Die aktuelle Situation ist auf jeden Fall schwer für alle Künstler und Kulturinstitutionen. Es bleibt uns aber nichts anderes übrig, als einfach weiter an uns zu arbeiten und nie den Spaß und die Liebe an unserer Arbeit zu verlieren. Gerade für junge Künstler ist diese Situation nicht einfach. Denn wer gerade am Aufbau seiner Karriere ist, so wie ich, der wurde sehr plötzlich gestoppt. Im Augenblick ist es schwierig, vorwärtszukommen. Es braucht momentan extrem viel Geduld.
Es gab auf jeden Fall auch Positives. Ich persönlich habe meine Planung beim Üben massiv überdacht und habe viel mehr Effizienz in meinem Schaffen gefunden. Das war auf jeden Fall eine große Hilfe.
Eine letzte Frage: Angenommen, es erscheint eine gute Fee. Diese erfüllt Ihnen drei Wünsche. Welche wären das?

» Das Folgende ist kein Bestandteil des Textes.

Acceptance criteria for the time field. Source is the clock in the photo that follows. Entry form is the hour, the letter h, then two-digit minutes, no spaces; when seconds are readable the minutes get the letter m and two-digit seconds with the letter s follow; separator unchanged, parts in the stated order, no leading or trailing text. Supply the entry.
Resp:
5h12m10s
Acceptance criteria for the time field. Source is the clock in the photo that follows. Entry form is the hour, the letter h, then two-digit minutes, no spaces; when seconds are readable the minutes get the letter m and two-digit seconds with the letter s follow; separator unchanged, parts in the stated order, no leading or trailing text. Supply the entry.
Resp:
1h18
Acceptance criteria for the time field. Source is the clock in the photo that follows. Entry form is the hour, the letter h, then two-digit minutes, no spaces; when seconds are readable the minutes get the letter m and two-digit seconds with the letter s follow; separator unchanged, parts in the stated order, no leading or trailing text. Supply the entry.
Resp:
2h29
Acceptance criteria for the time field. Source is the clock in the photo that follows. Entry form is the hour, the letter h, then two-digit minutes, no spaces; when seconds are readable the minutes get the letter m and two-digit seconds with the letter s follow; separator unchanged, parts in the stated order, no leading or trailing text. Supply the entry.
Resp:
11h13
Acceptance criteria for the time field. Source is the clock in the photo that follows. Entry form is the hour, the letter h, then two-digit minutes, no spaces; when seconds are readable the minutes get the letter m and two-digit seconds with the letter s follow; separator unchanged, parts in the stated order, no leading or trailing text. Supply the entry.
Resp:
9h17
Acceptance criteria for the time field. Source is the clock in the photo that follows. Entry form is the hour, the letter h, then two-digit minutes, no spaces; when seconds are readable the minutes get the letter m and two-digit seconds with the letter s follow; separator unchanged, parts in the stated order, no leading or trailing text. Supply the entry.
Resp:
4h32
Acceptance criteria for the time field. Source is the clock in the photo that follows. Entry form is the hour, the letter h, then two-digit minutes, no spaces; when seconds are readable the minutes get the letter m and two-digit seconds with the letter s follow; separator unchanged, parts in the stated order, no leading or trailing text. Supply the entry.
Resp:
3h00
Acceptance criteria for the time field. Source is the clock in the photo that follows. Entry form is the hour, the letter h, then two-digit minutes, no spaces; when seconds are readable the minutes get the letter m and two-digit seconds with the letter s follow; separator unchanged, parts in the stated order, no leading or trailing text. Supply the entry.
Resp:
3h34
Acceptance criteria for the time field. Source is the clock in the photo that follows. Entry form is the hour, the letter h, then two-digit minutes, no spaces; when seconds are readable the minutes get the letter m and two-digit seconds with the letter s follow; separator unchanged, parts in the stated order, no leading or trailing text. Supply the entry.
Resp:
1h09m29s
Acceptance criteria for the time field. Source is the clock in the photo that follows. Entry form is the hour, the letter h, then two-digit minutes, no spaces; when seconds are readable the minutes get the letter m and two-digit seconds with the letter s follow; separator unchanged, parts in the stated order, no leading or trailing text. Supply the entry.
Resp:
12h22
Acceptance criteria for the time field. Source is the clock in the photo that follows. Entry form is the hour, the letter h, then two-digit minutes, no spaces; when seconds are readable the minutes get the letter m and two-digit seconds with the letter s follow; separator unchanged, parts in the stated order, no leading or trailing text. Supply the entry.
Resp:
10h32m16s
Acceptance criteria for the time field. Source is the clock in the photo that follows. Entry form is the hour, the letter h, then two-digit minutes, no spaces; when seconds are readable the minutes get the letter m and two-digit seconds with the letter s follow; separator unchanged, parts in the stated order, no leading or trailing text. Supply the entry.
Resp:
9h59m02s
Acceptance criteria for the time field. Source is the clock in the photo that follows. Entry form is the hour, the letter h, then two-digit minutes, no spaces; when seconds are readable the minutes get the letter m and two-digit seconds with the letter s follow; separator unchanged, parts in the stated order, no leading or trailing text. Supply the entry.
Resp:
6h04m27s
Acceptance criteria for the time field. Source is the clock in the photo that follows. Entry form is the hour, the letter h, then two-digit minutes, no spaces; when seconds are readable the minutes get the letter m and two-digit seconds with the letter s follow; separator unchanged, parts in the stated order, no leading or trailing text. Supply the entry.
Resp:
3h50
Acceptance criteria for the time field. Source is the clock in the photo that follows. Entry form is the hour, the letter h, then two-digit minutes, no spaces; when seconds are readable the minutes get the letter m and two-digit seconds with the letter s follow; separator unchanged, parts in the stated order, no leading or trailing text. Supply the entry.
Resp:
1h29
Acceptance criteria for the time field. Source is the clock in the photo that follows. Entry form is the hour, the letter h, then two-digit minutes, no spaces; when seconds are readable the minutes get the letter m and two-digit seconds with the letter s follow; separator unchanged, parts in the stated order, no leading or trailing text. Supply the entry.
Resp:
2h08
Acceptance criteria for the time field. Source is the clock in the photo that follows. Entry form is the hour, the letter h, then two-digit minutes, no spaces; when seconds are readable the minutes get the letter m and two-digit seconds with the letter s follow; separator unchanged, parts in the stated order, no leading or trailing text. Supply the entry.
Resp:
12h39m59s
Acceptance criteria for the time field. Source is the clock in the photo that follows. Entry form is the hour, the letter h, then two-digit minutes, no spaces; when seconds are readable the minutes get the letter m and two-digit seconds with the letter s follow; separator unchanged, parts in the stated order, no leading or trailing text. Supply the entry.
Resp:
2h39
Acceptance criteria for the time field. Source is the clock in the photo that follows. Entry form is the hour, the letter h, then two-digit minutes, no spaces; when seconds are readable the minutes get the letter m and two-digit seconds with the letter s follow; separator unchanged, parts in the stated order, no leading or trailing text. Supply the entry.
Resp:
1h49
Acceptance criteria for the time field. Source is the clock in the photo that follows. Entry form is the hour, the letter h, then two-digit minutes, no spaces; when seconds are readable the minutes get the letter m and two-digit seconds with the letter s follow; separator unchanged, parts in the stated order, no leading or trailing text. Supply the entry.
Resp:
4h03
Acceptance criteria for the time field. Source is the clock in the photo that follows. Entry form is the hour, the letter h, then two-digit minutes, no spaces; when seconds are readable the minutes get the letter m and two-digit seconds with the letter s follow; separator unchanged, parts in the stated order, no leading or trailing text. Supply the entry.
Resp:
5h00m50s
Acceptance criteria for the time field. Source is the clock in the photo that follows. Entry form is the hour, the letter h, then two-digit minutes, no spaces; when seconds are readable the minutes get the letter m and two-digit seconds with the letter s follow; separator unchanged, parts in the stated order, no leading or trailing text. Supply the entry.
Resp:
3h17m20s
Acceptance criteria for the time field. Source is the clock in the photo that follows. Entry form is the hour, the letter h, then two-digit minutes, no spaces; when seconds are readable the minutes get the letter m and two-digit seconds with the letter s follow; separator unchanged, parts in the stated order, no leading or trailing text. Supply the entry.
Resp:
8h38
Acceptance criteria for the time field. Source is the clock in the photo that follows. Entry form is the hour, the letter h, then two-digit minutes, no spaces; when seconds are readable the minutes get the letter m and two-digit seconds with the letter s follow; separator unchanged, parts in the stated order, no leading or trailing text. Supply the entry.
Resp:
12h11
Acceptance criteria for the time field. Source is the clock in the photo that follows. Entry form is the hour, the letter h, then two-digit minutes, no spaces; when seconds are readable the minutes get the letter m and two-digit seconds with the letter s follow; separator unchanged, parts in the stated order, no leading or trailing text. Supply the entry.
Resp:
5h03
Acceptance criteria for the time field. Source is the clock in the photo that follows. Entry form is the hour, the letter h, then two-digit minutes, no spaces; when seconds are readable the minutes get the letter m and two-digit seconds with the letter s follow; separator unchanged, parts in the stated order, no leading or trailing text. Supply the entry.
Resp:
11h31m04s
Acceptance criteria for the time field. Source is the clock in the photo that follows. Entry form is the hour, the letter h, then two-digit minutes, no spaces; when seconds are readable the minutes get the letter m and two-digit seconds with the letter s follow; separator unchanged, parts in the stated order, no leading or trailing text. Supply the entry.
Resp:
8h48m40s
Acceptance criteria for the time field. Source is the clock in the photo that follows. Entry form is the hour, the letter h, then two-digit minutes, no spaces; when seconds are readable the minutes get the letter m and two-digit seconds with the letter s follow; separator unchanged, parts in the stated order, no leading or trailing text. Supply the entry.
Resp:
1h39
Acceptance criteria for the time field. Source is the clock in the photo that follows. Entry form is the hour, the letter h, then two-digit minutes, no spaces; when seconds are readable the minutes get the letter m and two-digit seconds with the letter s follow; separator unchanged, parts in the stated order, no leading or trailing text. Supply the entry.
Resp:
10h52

Ich möchte wieder zurück auf die Bühne, um die wunderbare Musik mit den Mitmusikern und mit dem Publikum zu teilen. Dazu hoffe ich auch, dass ich meinen Job so lange wie möglich machen darf. Denn ich liebe es, auf der Bühne zu stehen. Letzten Endes möchte ich mit meinem Beruf auch die Welt bereisen können und interessante Länder, Kulturen und Künstler dabei kennenlernen.